DATA EXTRACT Start Marker
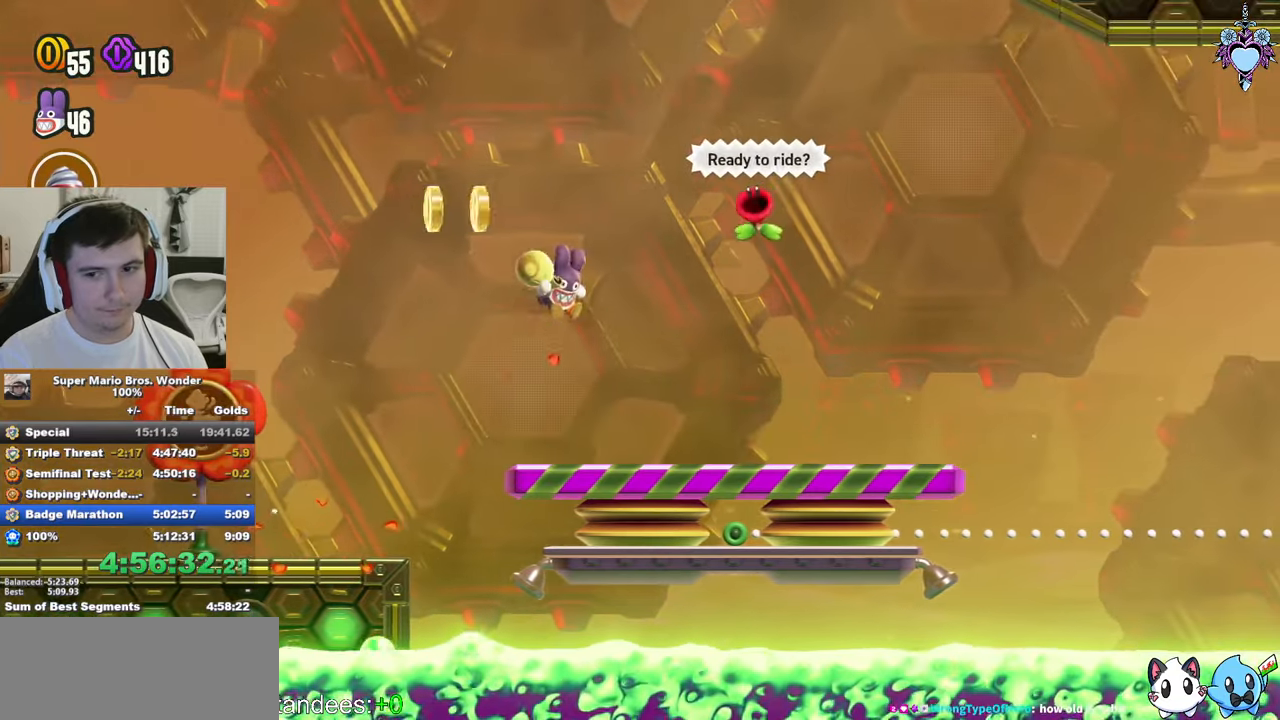
{"buttons": ["SQUARE", "DPAD_RIGHT"], "left_stick": "center", "right_stick": "center", "events": [[17, "DPAD_RIGHT", "up"], [283, "DPAD_RIGHT", "down"]]}
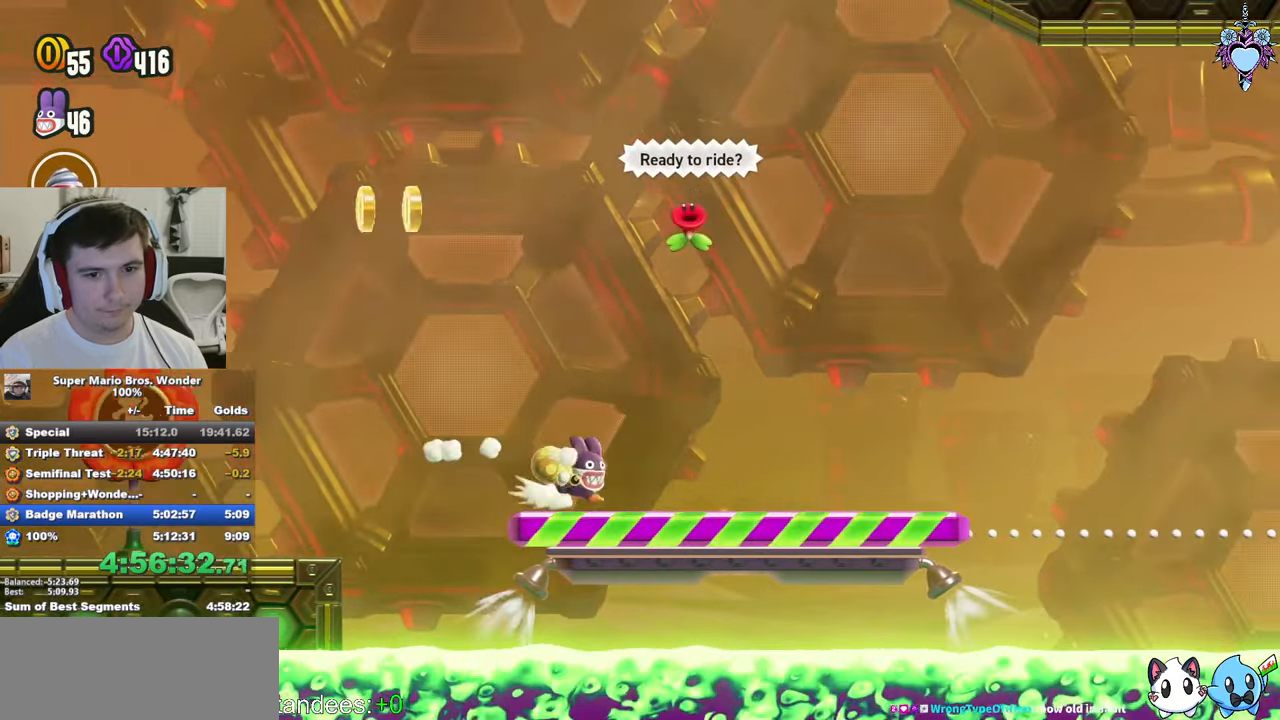
{"buttons": ["CROSS", "SQUARE", "DPAD_RIGHT"], "left_stick": "center", "right_stick": "center", "events": [[483, "CROSS", "down"]]}
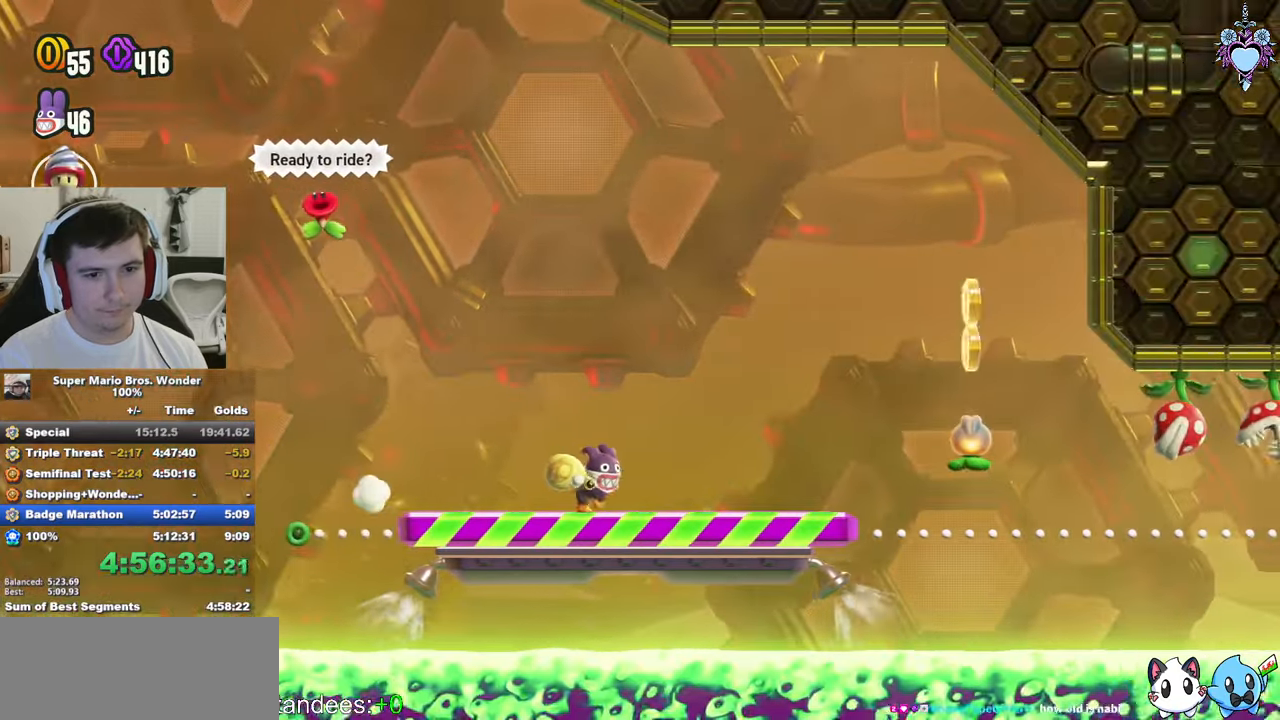
{"buttons": ["SQUARE", "DPAD_RIGHT"], "left_stick": "center", "right_stick": "center"}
DATA EXTRACT End Marker
▶ _TASK GOAL_:
Copy out all the data without changing anything, and drop the pictures.

▶ _RESPONSE TO THE EXERCISE_:
{"buttons": ["SQUARE", "DPAD_RIGHT"], "left_stick": "center", "right_stick": "center", "events": [[17, "DPAD_RIGHT", "up"], [283, "DPAD_RIGHT", "down"]]}
{"buttons": ["CROSS", "SQUARE", "DPAD_RIGHT"], "left_stick": "center", "right_stick": "center", "events": [[483, "CROSS", "down"]]}
{"buttons": ["SQUARE", "DPAD_RIGHT"], "left_stick": "center", "right_stick": "center"}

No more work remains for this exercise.